For most of the sermon, Father Mapple concentrates on the consequences of Jonah’s defying the Lord, and Jonah’s travails with the whale seem to be a foreboding of Ahab’s blasphemous attack on God through Moby Dick and the demise of the Pequod as a consequence.  The sermon thus seems to serve as a prequel to the Pequod crew’s trials and tribulations and the narration of Ishmael the Whaler.

But at the end of his sermon, Father Mapple emphasizes a second lesson of the Jonah story which opens up a new theme.  He notes that Jonah’s initial sin was in refusing to give the inhabitants of Nineveh some bad news from God for fear of their reaction against him.  Father Mapple then emphasizes that a person must not fail to tell what he thinks is the truth for fear of what the reaction of others might be.  This lesson seems to serve as a prequel to Ishmael’s role as a Prophet in his narration of the book and especially in his counter-narrative on whales and whaling.  Ishmael has a message that he must deliver to the whalers with whom he has been living and working: that whales are intelligent and sentient creatures and that killing them for profit is immoral.  He leads us to that message gradually and through story form rather than thundering at us as Father Mapple does in his sermon.  But the message is clear.
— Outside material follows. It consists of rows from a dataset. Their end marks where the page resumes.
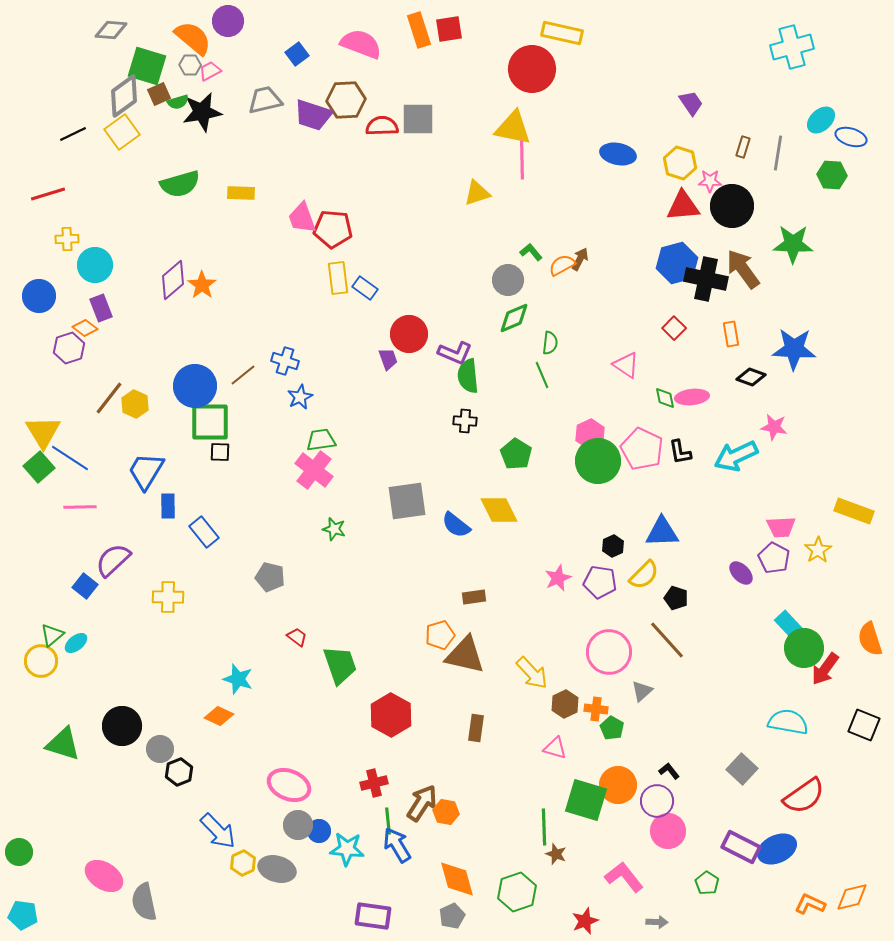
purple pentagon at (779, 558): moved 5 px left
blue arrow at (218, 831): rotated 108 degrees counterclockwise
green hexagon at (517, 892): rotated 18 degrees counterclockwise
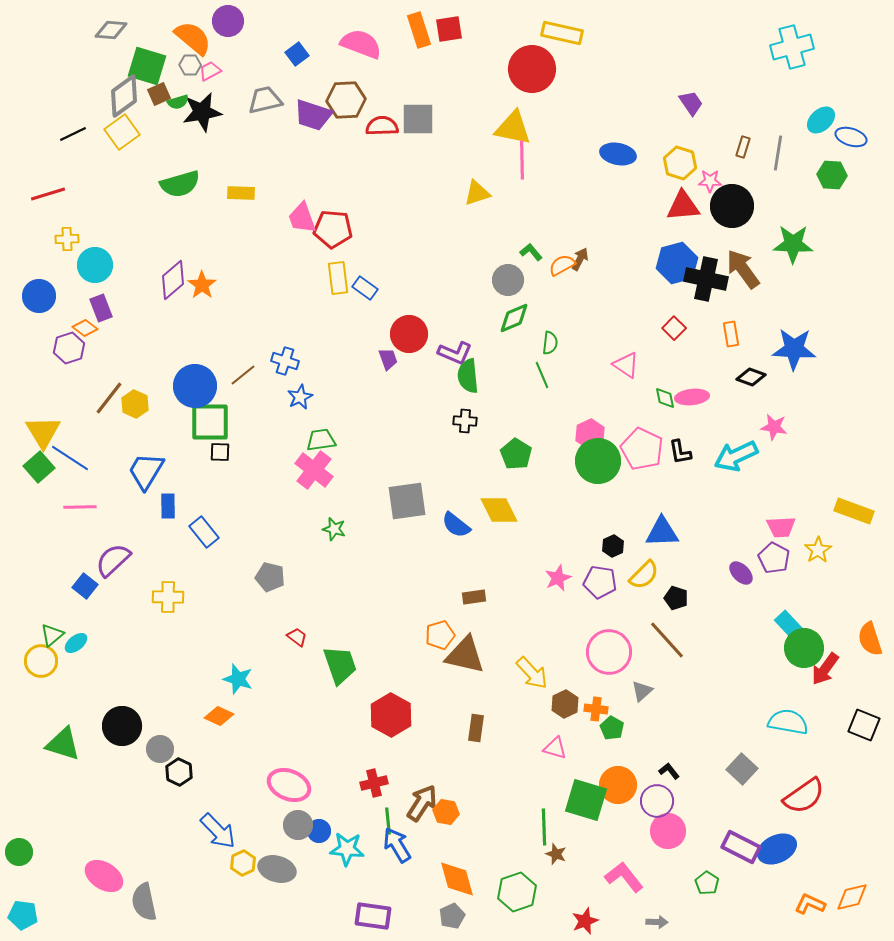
black hexagon at (179, 772): rotated 12 degrees counterclockwise
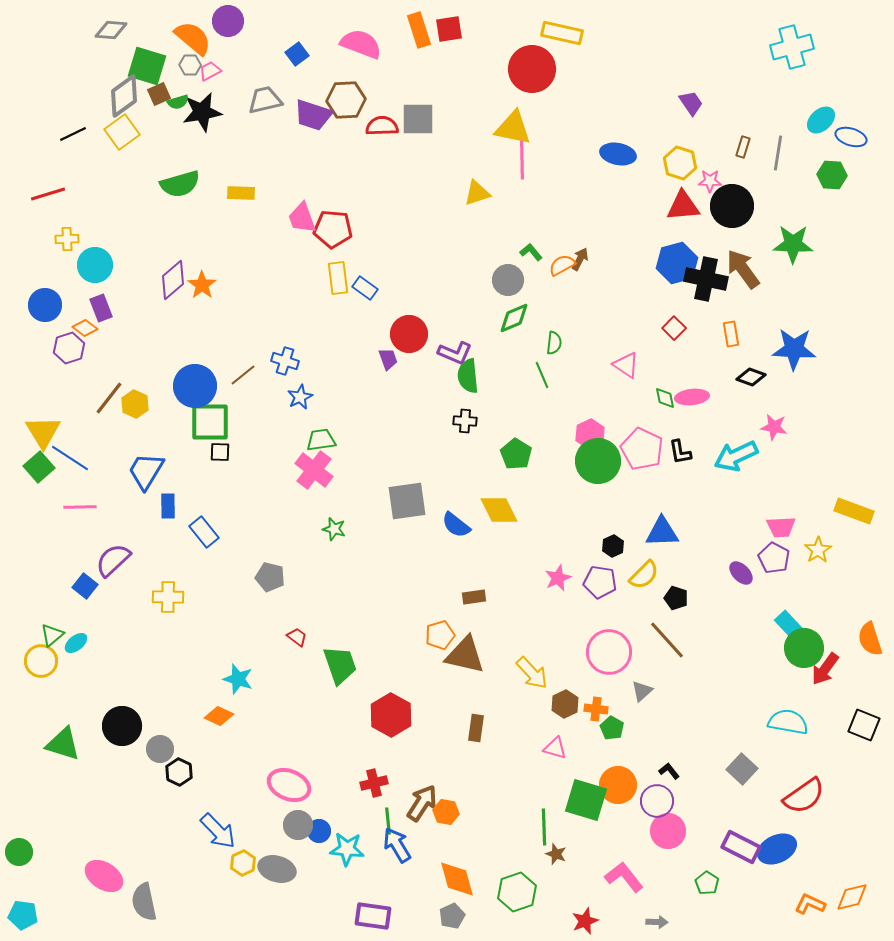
blue circle at (39, 296): moved 6 px right, 9 px down
green semicircle at (550, 343): moved 4 px right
Ishmael’s developing crisis of conscience reflects many of the religious and ethical debates that  occurred during the mid-nineteenth century and that are still with us today.  The United States was in the midst of what has been called the Second Great Awakening.  This was an evangelical Christian upsurge that turned many people toward abolitionism and other humane reform movements and led many to rethink the place of humans in the universe.  They engaged in controversies over the nature and historical accuracy of the Bible, including debates over the Biblical Creation story versus pre-Darwinian theories of evolution, and whether God and God’s commands can ever be truly known by man.  Many of them spoke out despite the adverse and sometimes violent reactions of their fellow Americans.

As the sole survivor of the Pequod’s destruction, Ishmael seems to feel that, like Jonah, he has been chosen to deliver a message to his fellow whalers and to humankind as a whole.  Ironically, Ishmael has gone to sea in order to avoid the social obligations and moral choices that he had to face as a landsman but finds that, like Jonah, he cannot run away from his obligations and must make the moral choice to deliver a message that his hearers might not like.

The message he delivers through his narration and comments on the story of Ahab and Moby Dick is that God is unfathomable but His creation is sacred.  That Biblical literalism will not get you to the Word of God.  That the difference between humans and other sentient creatures is not as great as it seems in the Bible and does not justify the oppression and murder of them.  That defying God through attacking His creatures is vain and self-destructive.  And, finally, that we must all learn to live together or we will perish together.  This message continues to be poignant, pertinent and controversial today.

Postscript: Finishing the book. 

Moby Dick is a book that is easy to pick up, but then easy to put down.  And I think most readers do just that, initially entranced by the antics of Ishmael and Queequeg, and then bored to death by the whale chapters.   So, I think that a key to finishing the book is to skim your way through the boring whale chapters.  Don’t get bogged down in the details of whale skeletons and whatever.  I don’t think, in any case, that you are expected to dwell on the whale chapters.  They are mainly symbolic and strategic.  They are part of the overall plan and arc of the story, and it is important to know what is their gist, but they are not important in themselves.